According to the results of four unique experiments performed on different days, the average yield of membrane proteins was 237 μg/10 million cells. The yield is much higher than a reported value , 30 - 130 μg/10 million cells, achieved by a commercial kit that presented the highest purity among the five tested kits.
Many membrane protein enrichment methods produce highly pure samples but with low yield, other methods generate high yield of membrane proteins but with low purity. The method described here enriches membrane proteins with high purity and high yield. The key aspect to this novel approach is the disruption of all membranes into large fragments instead of fine debris and the collection of these large fragments using a low speed centrifugation.
In the identification experiment, because proteins identified from the same peptides are counted as one group, 2,597 unique protein groups (5,717 proteins) were identified from the 13 LC-MS/MS injections of the enriched sample (Supplementary Table 4). Using GO Term Mapper with settings of Goa_human (GOA GO slim) as GO Slim and GO:0016020 (membrane) as GOID, 123 out of the 5,717 were found to be ambiguous, 2,065 were found to be unannotated, 1,780 were not annotated in GO slim but had non-root annotations that were not in the slim, 4 had no non-root annotations, and 1,745 were annotated as ‘membrane’ in the GO ontology, indicating that 49.45% (1745 of 3529) of those with a GO compartment annotation of ‘membrane’.

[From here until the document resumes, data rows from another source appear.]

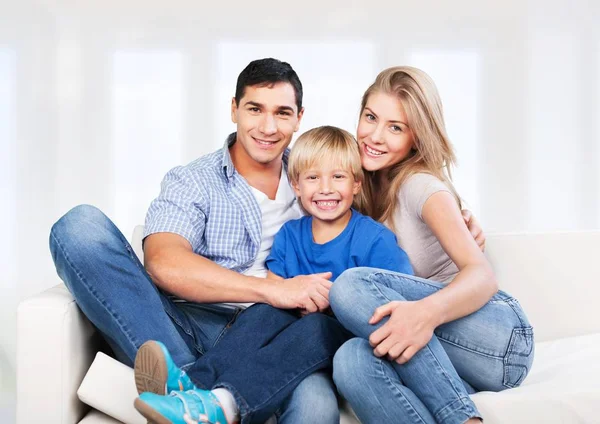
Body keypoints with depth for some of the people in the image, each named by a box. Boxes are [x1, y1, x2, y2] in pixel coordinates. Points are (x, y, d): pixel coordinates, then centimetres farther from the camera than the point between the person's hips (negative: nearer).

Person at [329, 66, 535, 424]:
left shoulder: (421, 185, -9)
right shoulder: (366, 184, 11)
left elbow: (482, 274, -23)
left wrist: (429, 310, -44)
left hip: (502, 337, -4)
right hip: (440, 354, 4)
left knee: (352, 285, -29)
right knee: (352, 360, -32)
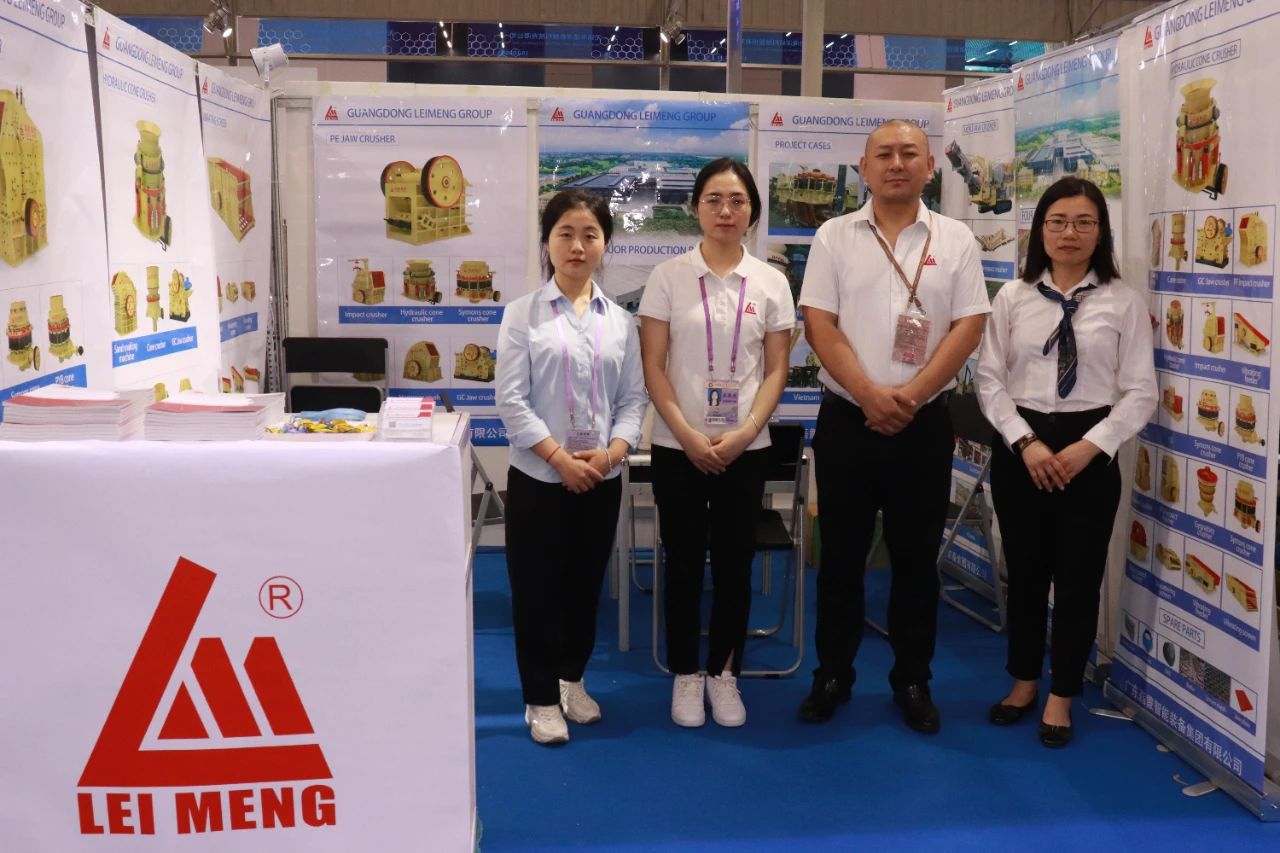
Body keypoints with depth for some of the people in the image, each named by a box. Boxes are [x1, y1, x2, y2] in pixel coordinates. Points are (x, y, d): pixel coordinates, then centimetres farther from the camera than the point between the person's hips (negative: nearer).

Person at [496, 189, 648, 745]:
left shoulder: (620, 320, 5)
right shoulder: (523, 314, -4)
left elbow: (634, 397, 4)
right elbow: (511, 400, -9)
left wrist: (612, 451, -13)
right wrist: (561, 457, -16)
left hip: (602, 479, 3)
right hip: (538, 477, -3)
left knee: (584, 585, 15)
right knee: (536, 589, 5)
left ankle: (572, 679, 36)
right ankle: (541, 698, 21)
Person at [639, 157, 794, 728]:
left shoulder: (770, 283, 2)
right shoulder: (668, 277, -2)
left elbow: (776, 370, 3)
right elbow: (653, 366, -4)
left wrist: (745, 433, -11)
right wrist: (689, 435, -13)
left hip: (746, 448, 1)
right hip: (678, 446, -1)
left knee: (735, 564, 8)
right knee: (685, 563, 7)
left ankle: (724, 673, 24)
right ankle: (685, 675, 21)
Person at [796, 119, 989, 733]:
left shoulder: (955, 240, 5)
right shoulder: (834, 237, 3)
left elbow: (969, 327, -2)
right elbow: (820, 326, -4)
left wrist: (909, 395, -13)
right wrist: (869, 395, -15)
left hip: (923, 422, 1)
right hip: (846, 419, 0)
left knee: (917, 558, 9)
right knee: (841, 556, 8)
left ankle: (913, 681, 23)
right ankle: (832, 675, 22)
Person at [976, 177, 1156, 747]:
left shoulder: (1123, 302, -1)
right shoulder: (1013, 297, 2)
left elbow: (1140, 391, -4)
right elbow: (989, 380, -1)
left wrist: (1089, 447, -15)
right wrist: (1026, 443, -13)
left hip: (1089, 451, -1)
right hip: (1019, 446, 1)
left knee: (1078, 577, 7)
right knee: (1024, 572, 14)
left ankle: (1061, 697, 25)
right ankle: (1024, 682, 33)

The ratio of membrane protein to total protein is not extremely high because the membrane protein sample includes peripheral membrane proteins. Many proteins (39%) are located in multiple organelles and imported into the membrane, the identification of a protein “traditionally” localizing in plasma, does not automatically exclude its membrane localization , especially for peripheral membrane proteins. The GO ontology database does not contain all compartment annotations of a protein, especially for peripheral membrane proteins. This may explain why the ratio of membrane protein to total proteins in our project is slightly lower than that from the alkaline carbonate processed samples.

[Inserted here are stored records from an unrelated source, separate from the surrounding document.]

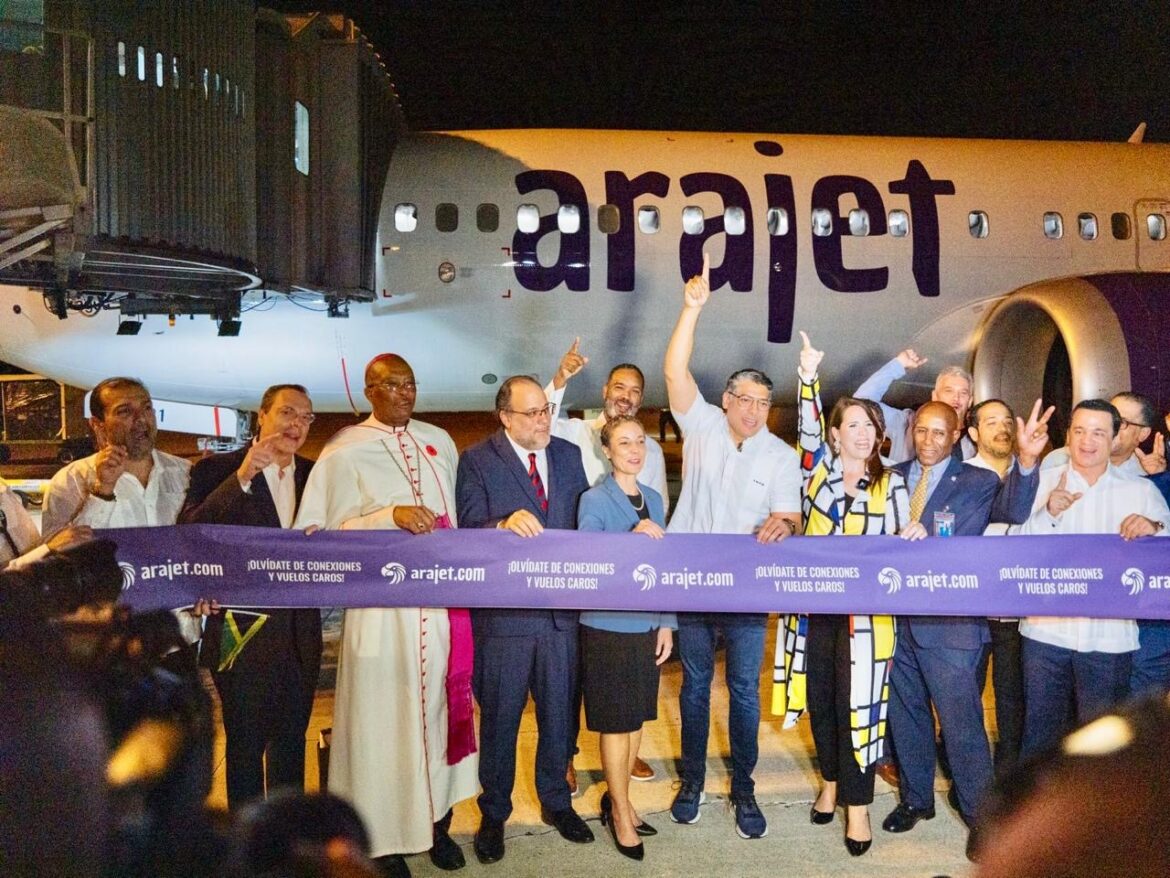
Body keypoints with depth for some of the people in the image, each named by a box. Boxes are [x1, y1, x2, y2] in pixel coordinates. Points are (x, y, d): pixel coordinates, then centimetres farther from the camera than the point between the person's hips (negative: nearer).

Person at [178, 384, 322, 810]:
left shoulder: (313, 473, 8)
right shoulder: (217, 469, -6)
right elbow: (189, 533, -22)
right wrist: (241, 477, -30)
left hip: (300, 632, 5)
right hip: (242, 631, -4)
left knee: (291, 743, 16)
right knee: (245, 745, 7)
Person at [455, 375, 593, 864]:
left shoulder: (568, 455, 7)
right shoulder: (477, 461, -7)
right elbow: (470, 530, -16)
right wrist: (504, 525, -35)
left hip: (561, 611, 4)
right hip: (503, 615, -4)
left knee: (559, 714, 15)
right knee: (499, 719, 10)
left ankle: (556, 801, 36)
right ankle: (494, 815, 29)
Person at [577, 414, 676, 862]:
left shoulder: (653, 498, 7)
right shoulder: (593, 501, -11)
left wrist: (667, 623, 7)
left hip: (647, 625, 6)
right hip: (609, 626, -5)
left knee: (636, 720, 15)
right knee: (616, 724, 6)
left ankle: (617, 798, 32)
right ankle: (619, 811, 22)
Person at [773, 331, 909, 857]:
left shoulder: (890, 485, 3)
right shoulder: (818, 469, 4)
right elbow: (807, 427, -13)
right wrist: (809, 377, -26)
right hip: (814, 607, 1)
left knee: (859, 706, 2)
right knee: (820, 703, 12)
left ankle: (857, 805, 15)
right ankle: (831, 783, 33)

Reproducibility, purity, and yield are the most important considerations in the development of membrane protein enrichment methodology. These issues determine the strategies and methods applied in cell disruption, membrane isolation, and membrane purification. The approach presented here is specifically directed at the comparative quantification of membrane protein using LC-MS/MS analysis, a strategy requiring high reproducibility in sample preparation. In addition, other factors affect one's choice of methods including simplicity, processing time, costs, recovery volume, and reagents impacting the workflow for downstream analyses. We have demonstrated a new method that 1) is reproducible, 2) produces a highly pure membrane fraction, 3) generates a high yield of membrane proteins, 4) is very simple, 5) requires a short processing time, and 6) is low cost.
The author is grateful to Dr. Frank A. Witzmann (Indiana University School of Medicine, Indianapolis, IN) for his support and critical reading of the manuscript. The author thanks Meixian Fang and Heather N. Ringham (Indiana University School of Medicine, Indianapolis, IN) for their technical assistance. This work was supported NIEHS RC2ES018810 and NIGMS R01GM085218 (FAW).
Conflict of interest statement
The author has declared no conflict of interest.